37

RUBY

“Hey,” I say, walking into my house. I left early this morning to run an errand before my pageant today. Chuck is still asleep, but Mom is already at the kitchen table with her coffee. She looks sleepy and warm, happy in a way she only gets on pageant mornings . . . which makes this so much harder.

“Morning,” she says. “Where were you off to so early?”

“I had to drop off notes for a friend.”

“This a school thing?”

“Just someone from my Government class.” I pull out my chair and sit down in front of her. “But I need to talk to you about something. And don’t get mad, okay? Please?”

Mom sets her mug down. “How do I know if I’m going to get mad until you say it?”

“Well, it probably will make you mad.” I run my tongue over my teeth, biding my time, working up the courage to say it. “But I hope you hear me out anyway.”

“Ruby, what are you talking about? Did that Tyler boy get you—”

“No, no, I’m not pregnant.”

“Oh, thank god,” she says, picking her coffee back up. “Don’t go scaring me like—”

“But I need you to know that no matter what happens today, I’m not . . . I’m not doing pageants anymore.”

“Nonsense,” she says, raising her voice. “I am not letting you throw away your life! I want better for you. I—”

I reach across the table and grab her hand. “I’m not throwing away my life. I’ve got a plan. There’s this great automotive program, and I . . . Pageants are your thing, Mom. They always have been. Please try to understand.”

“You’re good, baby. You’re really good. I refuse.”

“Refuse what? I’m eighteen! It’s time to let me start figuring out what I want, instead of just—”

“Just what?” She pulls her hand back, her eyes going cold.

I look away. “Just trying to make you happy. I know you gave up a lot for me, and I’m grateful, but you have to actually let me live my life now.”

“And what exactly do you think you’ve been doing?”

“Living your life, the one you lost when you had me. I’m sorry that happened to you, but I need to be done paying you back for being born. I just . . . I want to make my own decisions, even if you think they’re wrong.”

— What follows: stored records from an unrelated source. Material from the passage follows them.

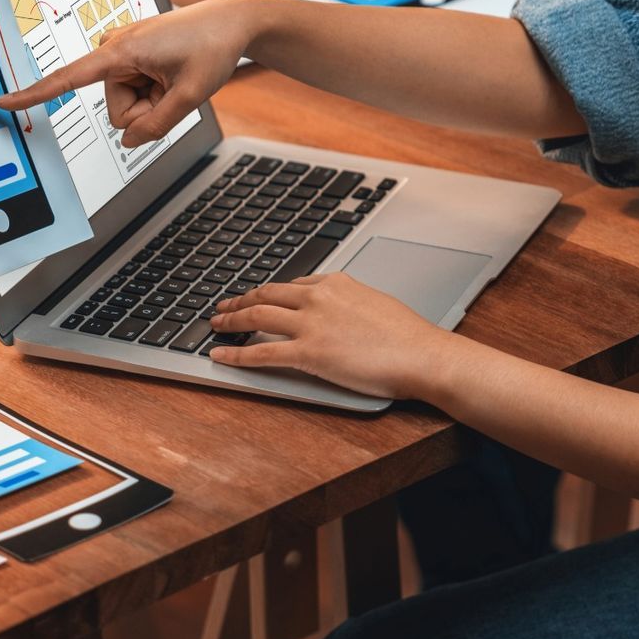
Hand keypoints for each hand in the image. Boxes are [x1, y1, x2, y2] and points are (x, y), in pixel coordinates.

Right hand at [0, 0, 253, 147]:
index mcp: (121, 51)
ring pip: (126, 104)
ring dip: (154, 100)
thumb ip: (157, 127)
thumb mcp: (191, 96)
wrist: (232, 22)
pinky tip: (173, 74)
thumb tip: (128, 140)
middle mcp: (114, 48)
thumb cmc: (213, 46)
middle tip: (176, 87)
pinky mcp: (132, 57)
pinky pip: (134, 91)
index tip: (3, 102)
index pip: (68, 79)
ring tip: (177, 77)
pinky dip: (156, 92)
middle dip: (147, 110)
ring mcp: (123, 53)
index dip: (34, 93)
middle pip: (117, 110)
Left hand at [206, 273, 453, 399]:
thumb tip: (341, 313)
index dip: (270, 293)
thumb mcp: (376, 304)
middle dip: (241, 299)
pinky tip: (220, 354)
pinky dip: (236, 353)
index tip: (258, 297)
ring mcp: (311, 324)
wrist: (423, 355)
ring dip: (231, 319)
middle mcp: (319, 297)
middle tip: (225, 306)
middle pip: (267, 293)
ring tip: (215, 324)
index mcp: (336, 283)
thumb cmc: (409, 337)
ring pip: (257, 315)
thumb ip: (351, 304)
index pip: (293, 284)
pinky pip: (261, 351)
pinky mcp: (308, 352)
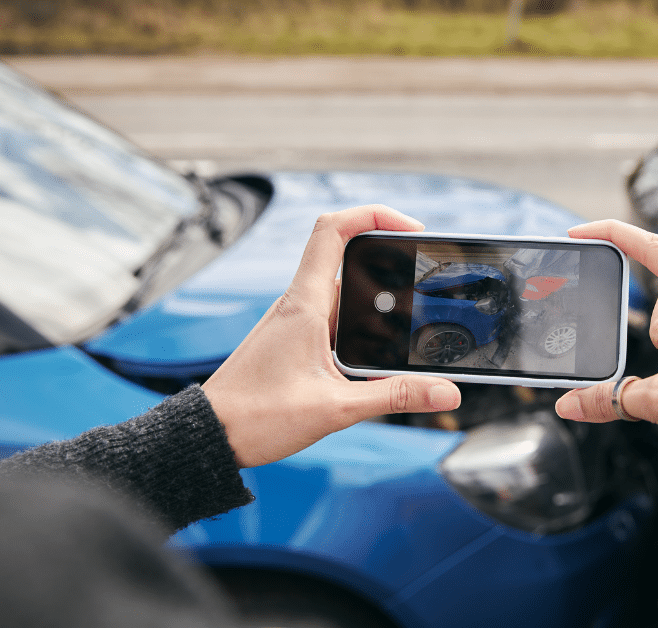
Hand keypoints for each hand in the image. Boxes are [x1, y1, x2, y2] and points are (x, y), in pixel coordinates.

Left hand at [202, 206, 460, 467]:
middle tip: (424, 289)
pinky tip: (377, 360)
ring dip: (377, 307)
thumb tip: (448, 392)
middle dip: (390, 270)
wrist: (209, 436)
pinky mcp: (293, 340)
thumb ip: (395, 397)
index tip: (411, 229)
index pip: (334, 230)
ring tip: (407, 333)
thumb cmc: (256, 418)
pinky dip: (361, 329)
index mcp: (304, 304)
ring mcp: (294, 321)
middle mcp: (298, 304)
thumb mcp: (336, 409)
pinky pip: (334, 319)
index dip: (375, 214)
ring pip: (344, 295)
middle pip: (348, 260)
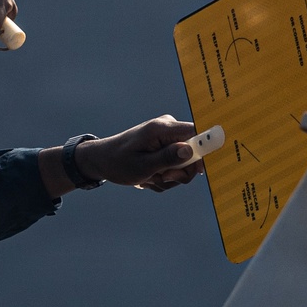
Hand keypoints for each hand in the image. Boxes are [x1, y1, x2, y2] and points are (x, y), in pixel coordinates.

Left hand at [79, 117, 200, 190]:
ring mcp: (168, 138)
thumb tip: (191, 151)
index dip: (204, 151)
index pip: (196, 132)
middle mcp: (169, 129)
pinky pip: (176, 167)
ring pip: (184, 165)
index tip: (199, 170)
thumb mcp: (142, 166)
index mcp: (162, 128)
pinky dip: (163, 177)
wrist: (102, 161)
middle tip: (160, 179)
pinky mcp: (167, 147)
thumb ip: (167, 158)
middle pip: (194, 154)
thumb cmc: (118, 163)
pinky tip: (149, 177)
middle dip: (178, 173)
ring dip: (168, 178)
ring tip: (149, 178)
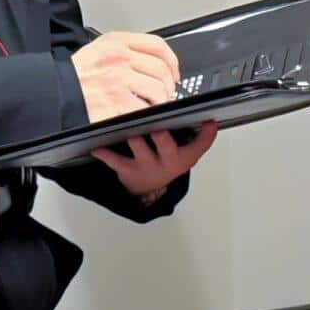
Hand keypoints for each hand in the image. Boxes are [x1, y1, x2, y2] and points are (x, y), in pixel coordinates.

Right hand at [71, 31, 180, 122]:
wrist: (54, 93)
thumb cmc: (75, 77)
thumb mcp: (97, 51)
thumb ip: (124, 52)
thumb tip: (154, 63)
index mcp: (115, 42)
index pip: (157, 45)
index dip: (172, 62)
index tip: (174, 73)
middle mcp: (118, 58)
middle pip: (162, 70)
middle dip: (168, 87)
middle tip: (164, 96)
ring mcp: (118, 80)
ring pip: (158, 90)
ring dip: (161, 103)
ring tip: (154, 108)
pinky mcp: (116, 102)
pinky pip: (145, 110)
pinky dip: (149, 117)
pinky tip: (143, 118)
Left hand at [93, 121, 217, 197]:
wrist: (149, 189)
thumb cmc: (165, 161)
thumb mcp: (186, 152)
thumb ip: (199, 137)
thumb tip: (211, 120)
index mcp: (182, 157)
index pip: (199, 146)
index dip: (206, 136)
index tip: (210, 123)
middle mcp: (166, 162)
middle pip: (168, 150)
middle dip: (164, 140)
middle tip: (161, 131)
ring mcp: (147, 166)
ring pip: (142, 151)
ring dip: (137, 142)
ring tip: (133, 134)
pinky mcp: (128, 169)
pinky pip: (116, 161)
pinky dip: (106, 155)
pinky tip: (98, 149)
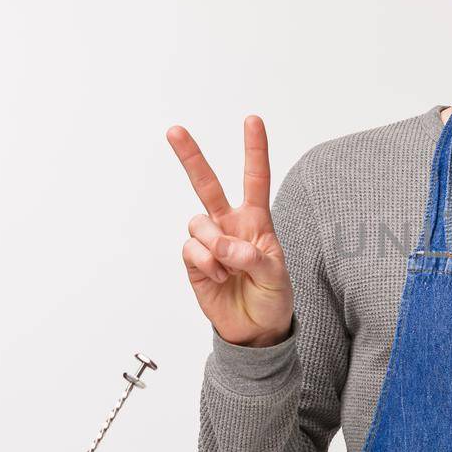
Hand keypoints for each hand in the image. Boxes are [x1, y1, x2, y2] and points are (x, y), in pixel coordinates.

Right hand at [166, 116, 294, 347]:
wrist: (255, 331)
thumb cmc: (273, 298)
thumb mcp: (276, 277)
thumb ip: (252, 258)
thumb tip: (224, 246)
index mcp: (257, 221)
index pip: (255, 179)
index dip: (254, 150)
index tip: (252, 120)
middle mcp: (230, 225)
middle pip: (207, 185)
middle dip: (191, 157)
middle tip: (174, 131)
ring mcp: (209, 242)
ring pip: (198, 222)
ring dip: (213, 243)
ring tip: (229, 267)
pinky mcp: (194, 262)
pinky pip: (190, 249)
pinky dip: (205, 262)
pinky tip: (218, 276)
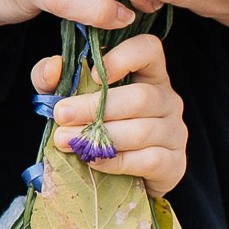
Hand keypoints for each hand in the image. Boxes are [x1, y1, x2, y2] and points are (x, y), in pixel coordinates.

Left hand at [35, 33, 187, 193]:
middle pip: (140, 97)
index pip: (149, 49)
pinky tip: (94, 161)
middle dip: (95, 107)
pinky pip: (148, 160)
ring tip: (66, 142)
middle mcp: (167, 99)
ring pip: (142, 131)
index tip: (90, 74)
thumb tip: (53, 67)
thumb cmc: (93, 129)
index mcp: (148, 74)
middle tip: (62, 115)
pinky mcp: (174, 163)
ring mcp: (175, 132)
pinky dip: (117, 161)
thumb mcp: (69, 100)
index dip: (124, 56)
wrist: (115, 179)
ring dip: (99, 138)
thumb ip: (54, 80)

“Ruby, quitting pageantry isn’t just wrong. It’s throwing away everything we’ve been working toward since you were a little girl.”

“But I’m not. You know I’m not on track to actually even go to Miss America, let alone win it. I haven’t had a major title in years, and I’m not even winning the little ones anymore.”

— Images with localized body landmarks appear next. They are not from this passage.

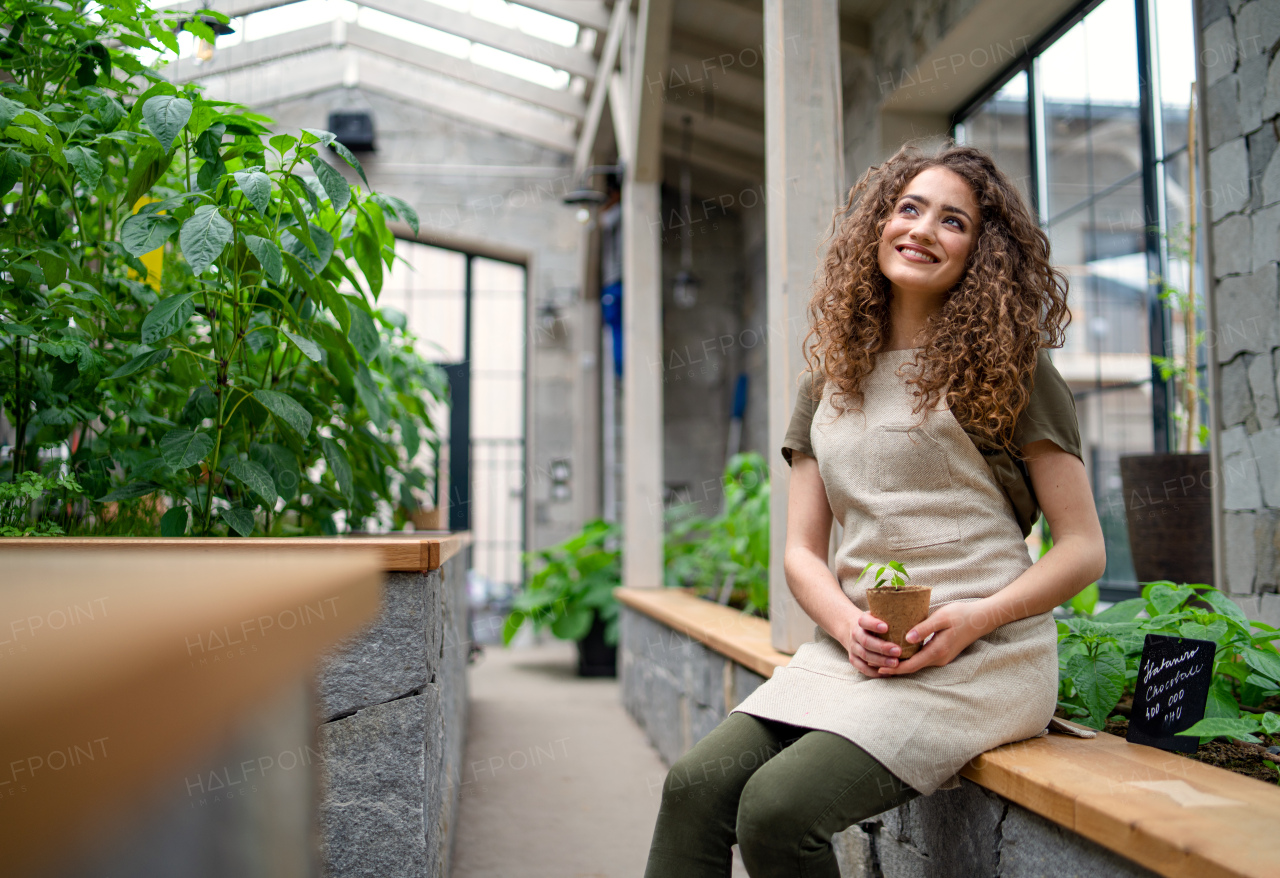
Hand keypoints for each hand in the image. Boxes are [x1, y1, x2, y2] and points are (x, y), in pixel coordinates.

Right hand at [843, 609, 902, 677]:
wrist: (852, 629)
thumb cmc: (873, 623)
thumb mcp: (877, 615)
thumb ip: (889, 617)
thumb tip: (913, 621)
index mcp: (861, 622)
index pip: (864, 622)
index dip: (874, 625)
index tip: (886, 627)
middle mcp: (855, 635)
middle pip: (866, 642)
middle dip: (882, 647)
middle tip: (898, 651)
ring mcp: (853, 648)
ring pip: (865, 656)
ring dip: (881, 661)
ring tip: (896, 663)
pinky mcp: (854, 659)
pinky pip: (863, 668)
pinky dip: (875, 672)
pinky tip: (888, 673)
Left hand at [873, 600, 992, 677]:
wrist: (982, 618)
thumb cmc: (961, 615)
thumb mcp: (941, 618)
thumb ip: (924, 628)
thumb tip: (907, 639)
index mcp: (937, 651)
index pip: (911, 665)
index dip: (894, 668)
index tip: (878, 667)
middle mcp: (939, 659)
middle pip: (912, 667)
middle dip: (893, 667)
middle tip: (873, 663)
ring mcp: (942, 658)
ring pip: (917, 664)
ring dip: (901, 663)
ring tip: (882, 658)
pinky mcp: (942, 653)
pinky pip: (922, 659)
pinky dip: (909, 658)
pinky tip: (899, 651)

“We’ll work harder. You still have a few more years of eligibility, and you’ll have a lot more time for it once you graduate.”

“No. This is the last one.” I meet her eyes and take a deep breath. “But . . . I’m also not just talking about pageants.”

Her eyes narrow and then go wide. “What, then?”

“You know what I’m talking about, Mom. You even know who I’m talking about.”

“Get out of my kitchen.” She stands up so fast her chair tips over.

“Mom—”

“Get out of my sight right now, Ruby,” she says, her hands shaking. “Go.”

So I do. I run to my room and grab my stuff as fast as I can, but she follows me anyway.

“I raised you better than this! I tried my hardest to do right by you!” she shouts, grabbing a trophy off my shelf and throwing it to the ground. “I gave up everything—everything!—so you could live, and this is what I get?” She grabs another trophy. “This is my payback for working shit jobs and putting every penny I could toward these competitions?”

“I didn’t ask you to do that!” I say, ducking as she throws the next one right at me. “I didn’t ask to be born!”

“Maybe that was my first mistake,” she says, and then room goes silent. Even the dogs stop yipping as her words land like missiles all around us.

“Wow,” I whisper.

“Ruby, honey,” she says as the realization of what she just said seems to wash over her.

I run out the front door.

“Baby, wait,” she calls from the porch. “I didn’t mean it. We’ll figure it out. Just like we did with Katie. You don’t have to—”

I slam my car door shut and peel out, choking back sobs until I get to Everly’s. I’ve barely got my car in park before I’m banging on her front door.

A very sleepy-looking Everly pulls it open, her eyes going wide as soon as she sees me.

“Ruby?”

“Can I come in? I just need a place to—”

But I don’t get any more out before she wraps me up in a hug so tight that I can’t breathe.

“You never have to ask,” she says as I bury my face against her. She runs a hand over my hair and tells me everything is going to be okay.

And even though it feels like my entire life just got bounced up on a trampoline, somehow, I believe her.